● EXERCISE BRIEF
Your task is to copy the lines of the data below from the line holding "Kathryn A. Gardner Yes, Logan: 25 -> 50" through the line holding "Karen Arnold-Burger Yes, Parnell: 20 -> 0", inclusive, exactly and with nothing added.
--- AVAILABLE DATA Enclosed Below ---
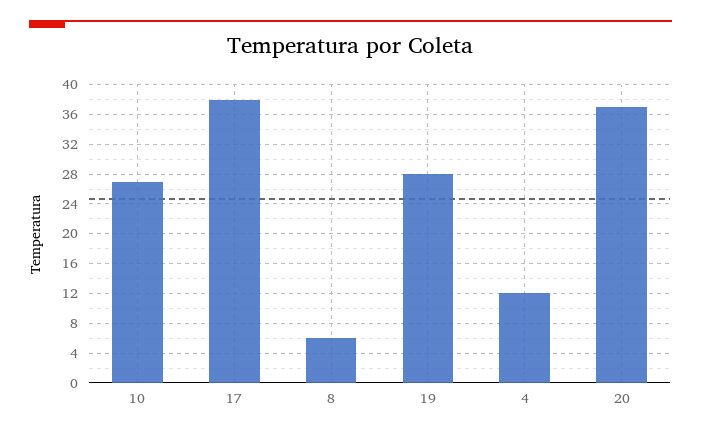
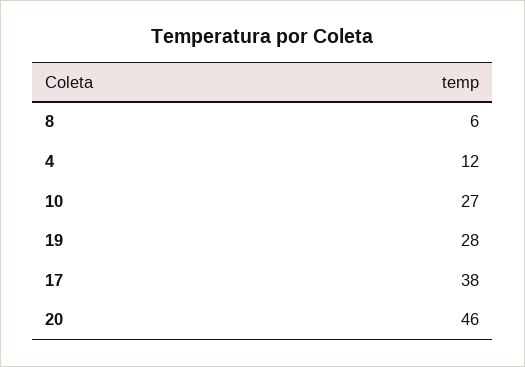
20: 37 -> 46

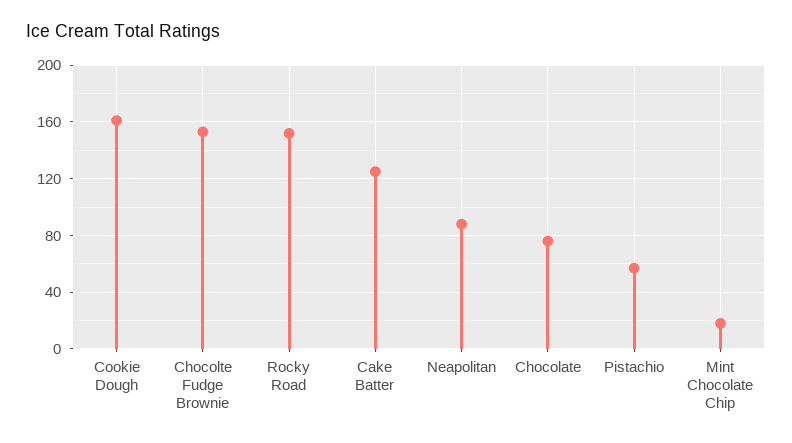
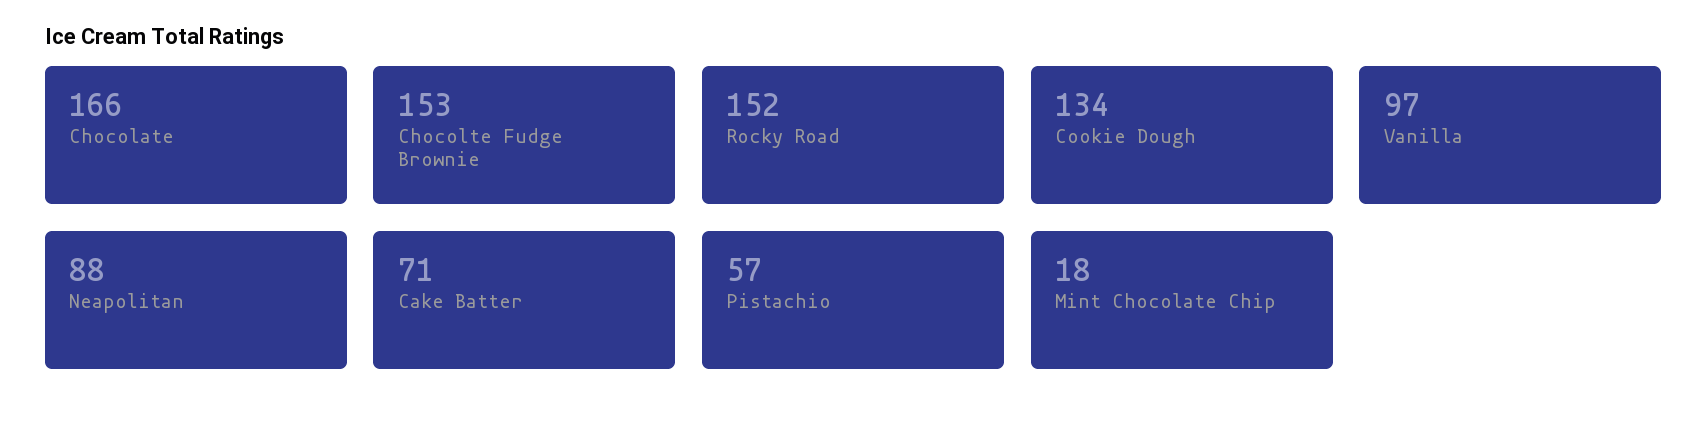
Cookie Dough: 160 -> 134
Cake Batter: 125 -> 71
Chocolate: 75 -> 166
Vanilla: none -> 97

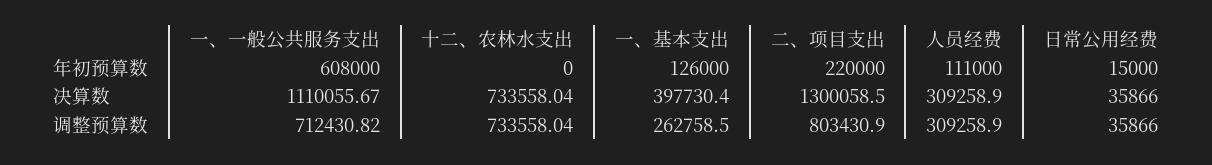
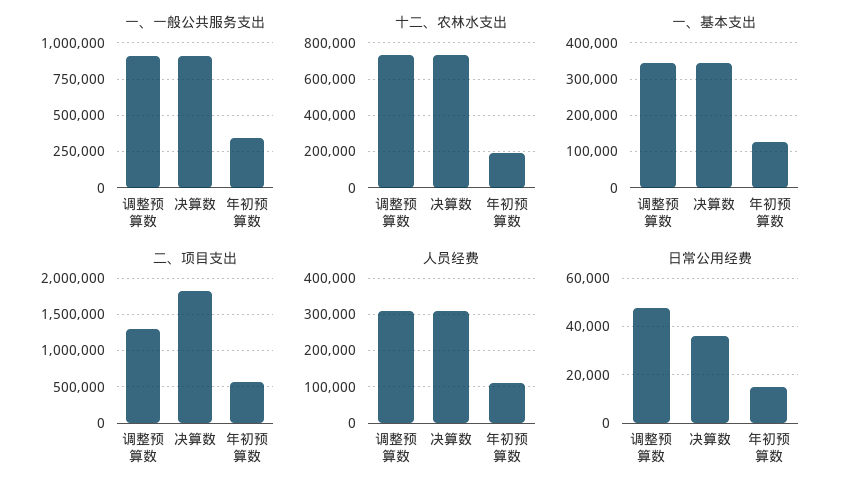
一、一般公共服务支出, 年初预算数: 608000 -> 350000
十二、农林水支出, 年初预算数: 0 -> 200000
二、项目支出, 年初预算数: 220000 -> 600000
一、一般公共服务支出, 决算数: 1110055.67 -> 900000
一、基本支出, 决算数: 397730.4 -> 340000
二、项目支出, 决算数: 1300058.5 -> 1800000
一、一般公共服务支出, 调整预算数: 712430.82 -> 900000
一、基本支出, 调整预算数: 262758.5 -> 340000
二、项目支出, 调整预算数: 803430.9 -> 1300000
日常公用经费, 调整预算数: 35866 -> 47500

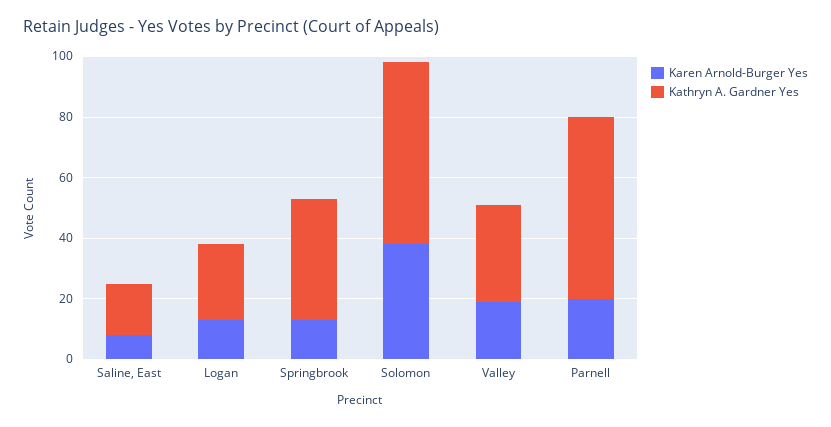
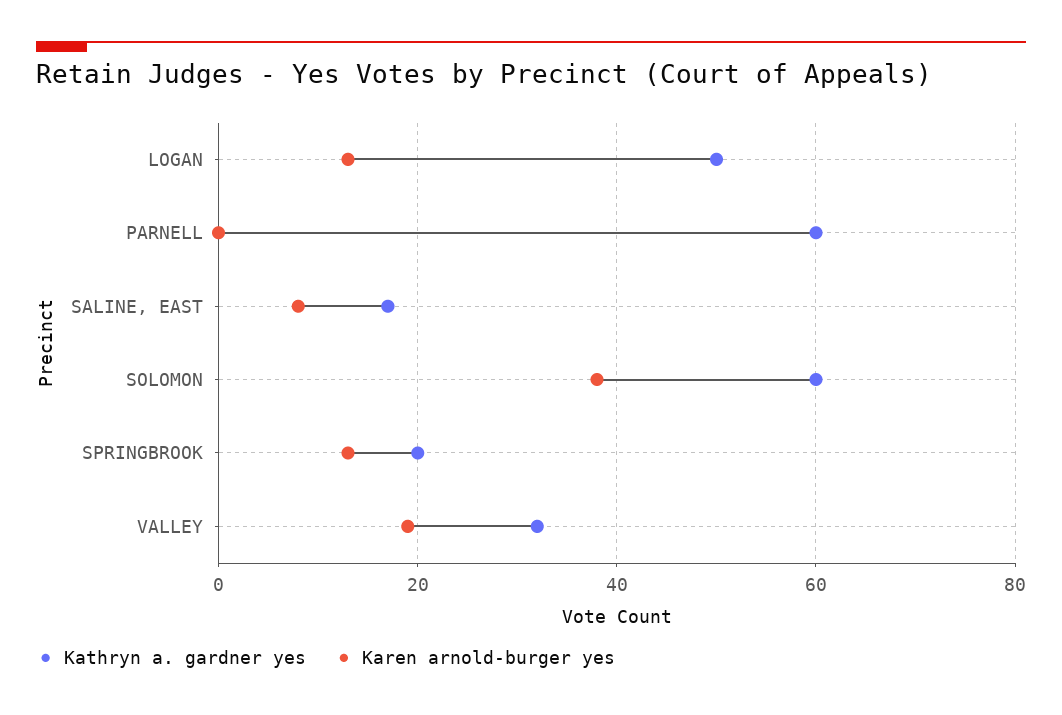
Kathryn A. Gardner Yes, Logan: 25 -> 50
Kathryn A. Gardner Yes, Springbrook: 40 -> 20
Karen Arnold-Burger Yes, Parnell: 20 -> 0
--- End of Enclosed AVAILABLE DATA ---
--- AVAILABLE DATA Enclosed Below ---
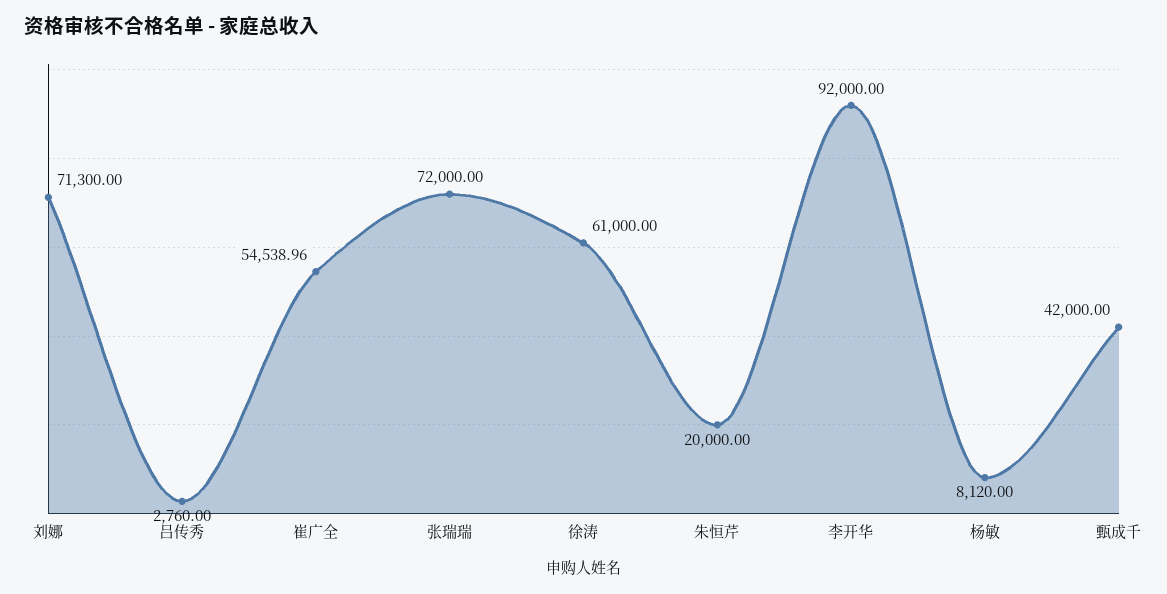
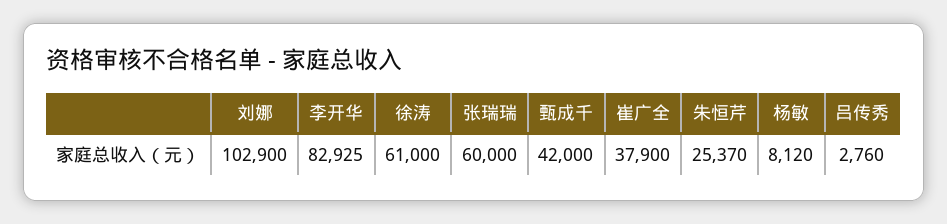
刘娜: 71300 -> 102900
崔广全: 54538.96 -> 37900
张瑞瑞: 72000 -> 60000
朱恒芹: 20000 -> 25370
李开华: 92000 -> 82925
--- End of Enclosed AVAILABLE DATA ---
--- AVAILABLE DATA Enclosed Below ---
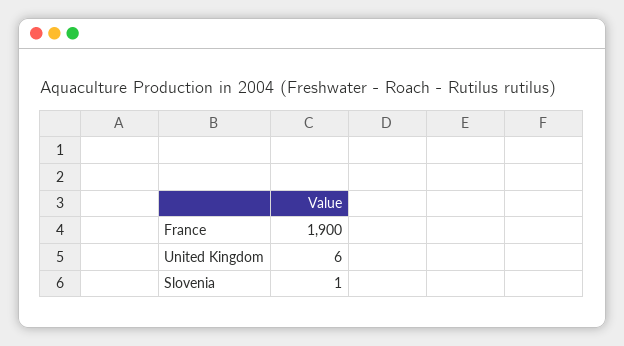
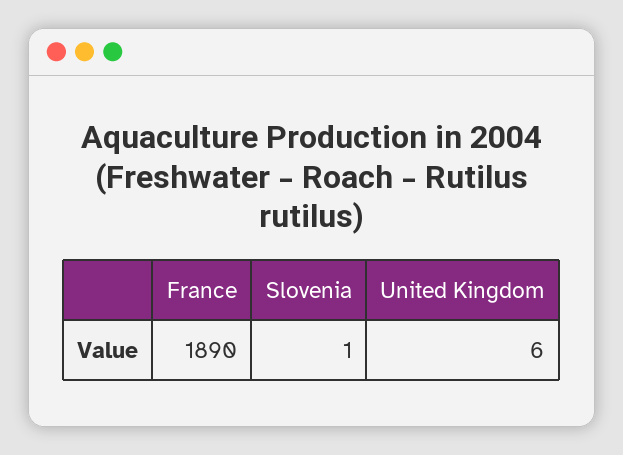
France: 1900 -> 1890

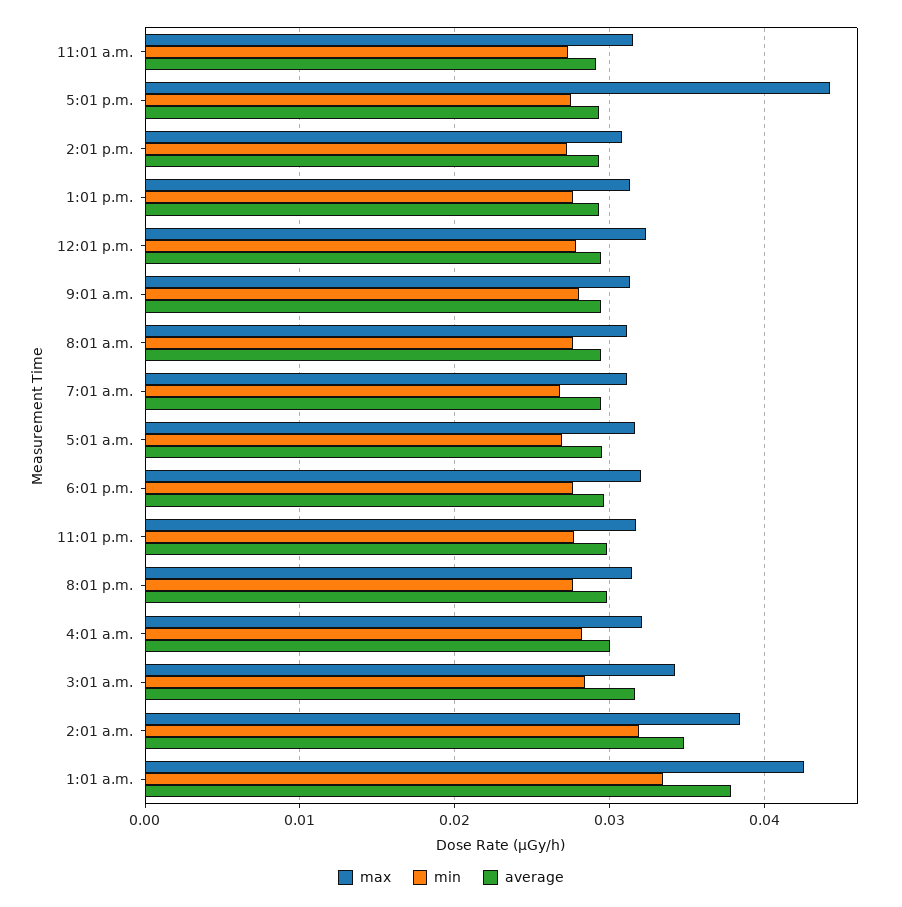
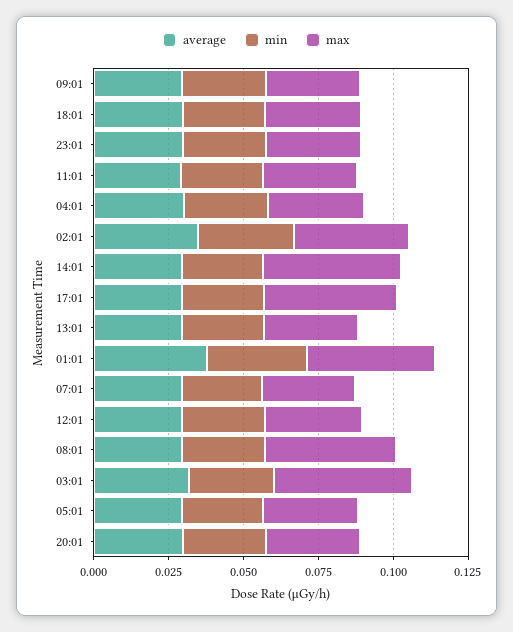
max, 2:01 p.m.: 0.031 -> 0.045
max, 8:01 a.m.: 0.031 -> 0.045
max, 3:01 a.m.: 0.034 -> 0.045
--- End of Enclosed AVAILABLE DATA ---
● RESPONSE AREA
Kathryn A. Gardner Yes, Logan: 25 -> 50
Kathryn A. Gardner Yes, Springbrook: 40 -> 20
Karen Arnold-Burger Yes, Parnell: 20 -> 0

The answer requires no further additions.